Le Résumé des projections économiques, publié quatre fois par an, ne sera pas publié mercredi. Le prochain sortira en mars.
Le marché
Depuis vendredi, les contrats à terme sur fonds fédéraux et les swaps d'indices au jour le jour n'impliquent aucune hausse des taux lors de cette réunion. En fait, les investisseurs n’intègrent désormais qu’une probabilité de 45,2 % d’une hausse des taux lors de la réunion de juin, qui serait vraisemblablement la première apparition d’un nouveau président de la Fed.
Notre estimation du taux neutre est de 3,5 %, ce qui est supérieur à l'estimation de 3 % de la Fed. Nous pensons donc qu'il existe un risque croissant de non-augmentation des taux cette année alors que l'économie est en surchauffe.
En effet, notre analyse des conditions financières aux États-Unis se situe à près d’un écart-type au-dessus du point neutre, ce qui implique un vent favorable à la croissance intérieure.
Nos modèles
Nous utilisons quatre modèles pour estimer le taux directeur optimal pour les États-Unis. Rien n’implique une baisse des taux dans un avenir proche. Notre modèle préféré utilisant l’indice des dépenses de consommation personnelle implique que la Fed, en poussant le taux directeur dans une fourchette comprise entre 3,5 % et 3,75 %, se situe environ 75 à 100 points de base en dessous du taux optimal, ce qui dénote le risque d’une politique trop accommodante.

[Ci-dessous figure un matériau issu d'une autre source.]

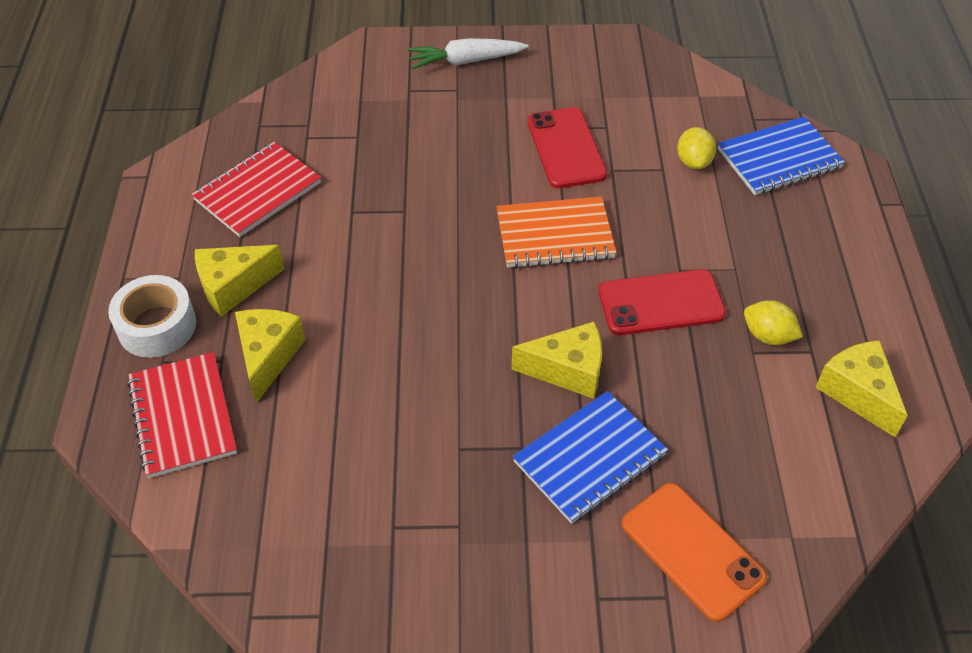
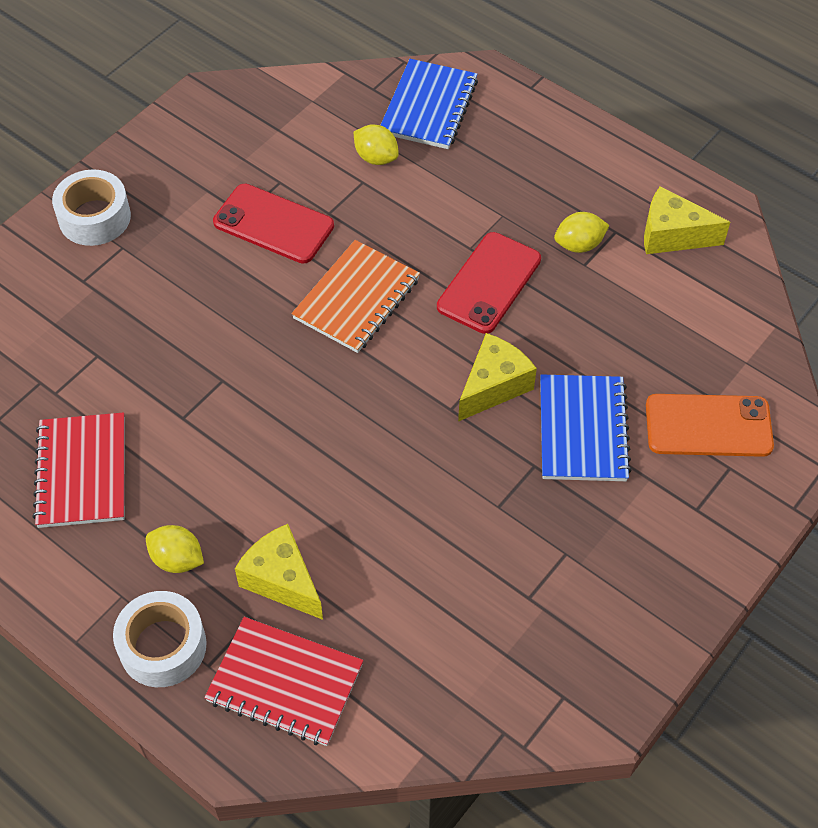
camera: 50 degrees left, 5 degrees up
(233, 286) = (177, 559): yellow cheese -> yellow lemon
(465, 61) = (94, 217): white carrot -> white tape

Le meilleur indicateur de l’inflation à long terme est le taux PCE de base. En l’utilisant comme l’une des principales variables politiques du modèle, on obtient un taux directeur qui se situe également entre 75 et 100 points de base en dessous du taux optimal.
Étant donné que les indices des prix à la consommation et à la production de décembre ont été publiés, nous pouvons estimer le taux d’inflation du PCE de décembre. Notre estimation fait état d’une augmentation à 3 % des indicateurs de chiffre d’affaires et de base, ce qui suggère fortement que la barre pour toute hausse des taux est plus haute qu’on ne le pense généralement.
En outre, avec des politiques budgétaires expansionnistes susceptibles d’alimenter une croissance robuste cette année, l’idée d’une réduction des taux s’éloigne de plus en plus. Une croissance forte ne fera qu’exacerber les tensions entre la Fed et la Maison Blanche.
Les plats à emporter
Préparez le pop-corn car nous pensons qu’il s’agira d’une réunion du FOMC pas comme les autres sous l’ère Powell à la Fed.
La comparution publique de Powell devant la Cour suprême pour soutenir Cook, le gouverneur du FOMC, peut raisonnablement laisser penser qu'il soulignera l'importance de l'indépendance de la banque centrale dans l'élaboration de la politique monétaire, la préservation de la crédibilité de la Fed et la gestion de l'économie.
Cette conférence de presse, après deux semaines tumultueuses, sera la prochaine étape dans la définition de l'héritage de Powell.